Fobilerin biyolojik temelli olması mümkün mü ve mümkünse bu temeller nelerdir?
Anksiyete duygusu uyarılmayı artırır ve dikkatin tehlikeye doğru yönelmesini sağlar. Aynı zamanda da bedenimizi evrimsel olarak verili eylem biçimleri doğrultusunda (kaçma, saldırma, boyun eğme, donakalma gibi) hazırlar, vücudun bu tepkisinde hem merkez ve periferik sinir sistemi ve hem de bununla bağlantılı hormonlar görev alır.
Örneğin beyindeki çekirdek bölgelerden amigdala ve locus coeruleus adı verilenler korku tepkilerinde önemli bir işleve sahiptir. Limbik sistem, frontal korteks ve başka beyin bölgeleri de bu reaksiyonlarda görev alırlar.
Birçok başka hastalıkta olduğu gibi fobilerde de genetik etkinin rolü tartışılmıştır?
Örneğin agorafobinin oluşumunda rol oynayan panik bozukluğu ailesel özellik gösterir. Panik hastalarının akrabalarında aynı hastalık, beklenenden dört kat fazla görülür. İlginçtir ki, kadın akrabalarda bu etkilenme daha fazladır. Aynı bulgular agorafobi için de geçerlidir. İkizler üzerinden yapılan çalışmalar panik ve agorafobi görülen kişilerde genetik faktörün yüzde 30-40 dolayında rolü olduğunu düşündürmektedir. Bu oran beklenenden fazla da olsa bipolar duygu durum bozukluğu ve şizofrenide düşünülen yüzde 65 oranından daha azdır.

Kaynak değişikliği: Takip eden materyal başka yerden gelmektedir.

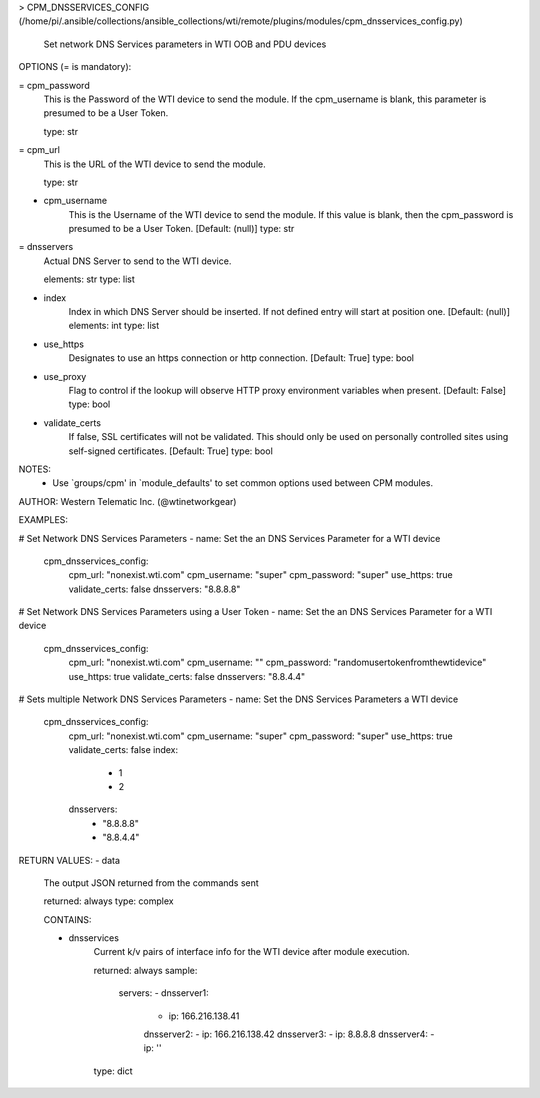 > CPM_DNSSERVICES_CONFIG    (/home/pi/.ansible/collections/ansible_collections/wti/remote/plugins/modules/cpm_dnsservices_config.py)

        Set network DNS Services parameters in WTI OOB and PDU devices

OPTIONS (= is mandatory):

= cpm_password
        This is the Password of the WTI device to send the module. If
        the
        cpm_username is blank, this parameter is presumed to be a User
        Token.

        type: str

= cpm_url
        This is the URL of the WTI device to send the module.

        type: str

- cpm_username
        This is the Username of the WTI device to send the module. If
        this value
        is blank, then the cpm_password is presumed to be a User
        Token.
        [Default: (null)]
        type: str

= dnsservers
        Actual DNS Server to send to the WTI device.

        elements: str
        type: list

- index
        Index in which DNS Server should be inserted. If not defined
        entry will start at position one.
        [Default: (null)]
        elements: int
        type: list

- use_https
        Designates to use an https connection or http connection.
        [Default: True]
        type: bool

- use_proxy
        Flag to control if the lookup will observe HTTP proxy
        environment variables when present.
        [Default: False]
        type: bool

- validate_certs
        If false, SSL certificates will not be validated. This should
        only be used
        on personally controlled sites using self-signed certificates.
        [Default: True]
        type: bool


NOTES:
      * Use `groups/cpm' in `module_defaults' to set common
        options used between CPM modules.


AUTHOR: Western Telematic Inc. (@wtinetworkgear)

EXAMPLES:

# Set Network DNS Services Parameters
- name: Set the an DNS Services Parameter for a WTI device
  cpm_dnsservices_config:
    cpm_url: "nonexist.wti.com"
    cpm_username: "super"
    cpm_password: "super"
    use_https: true
    validate_certs: false
    dnsservers: "8.8.8.8"

# Set Network DNS Services Parameters using a User Token
- name: Set the an DNS Services Parameter for a WTI device
  cpm_dnsservices_config:
    cpm_url: "nonexist.wti.com"
    cpm_username: ""
    cpm_password: "randomusertokenfromthewtidevice"
    use_https: true
    validate_certs: false
    dnsservers: "8.8.4.4"

# Sets multiple Network DNS Services Parameters
- name: Set the DNS Services Parameters a WTI device
  cpm_dnsservices_config:
    cpm_url: "nonexist.wti.com"
    cpm_username: "super"
    cpm_password: "super"
    use_https: true
    validate_certs: false
    index:
      - 1
      - 2
    dnsservers:
      - "8.8.8.8"
      - "8.8.4.4"


RETURN VALUES:
- data
        The output JSON returned from the commands sent

        returned: always
        type: complex

        CONTAINS:

        - dnsservices
            Current k/v pairs of interface info for the WTI device
            after module execution.

            returned: always
            sample:
              servers:
              - dnsserver1:
                - ip: 166.216.138.41
                dnsserver2:
                - ip: 166.216.138.42
                dnsserver3:
                - ip: 8.8.8.8
                dnsserver4:
                - ip: ''
            
            type: dict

Sosyal fobi konusundaki aile ve ikiz çalışmaları bu hastalığın da ailesel ve genetik yönünün olduğunu göstermektedir. Sosyal fobisi olanların akrabalarında aynı hastalığa yüzde 16 oranında rastlanırken olmayanların akrabalarında bu oran yüzde 5’tir. Tek yumurta ikizlerinde çift yumurta ikizlerine oranla utanma ve sosyal korku özelliklerine daha fazla rastlanılmaktadır ki bu da genetik hipotezi desteklemektedir. Bu oranlar yaklaşık yüzde 25 ve yüzde 15 gibidir.
Özgül fobiler için de aynı özellik geçerlidir. Hatta özgül fobi ailede bir başka fobi için risk oluşturmazken aile bireyleri arasında yine özgül fobi türlerine sık rastlanmaktadır. İkiz çalışmaları da bunu desteklemiştir. Özellikle hayvan fobilerinde genetik etki öne çıkarken durum fobilerinde bu durum daha geri planda kalmaktadır.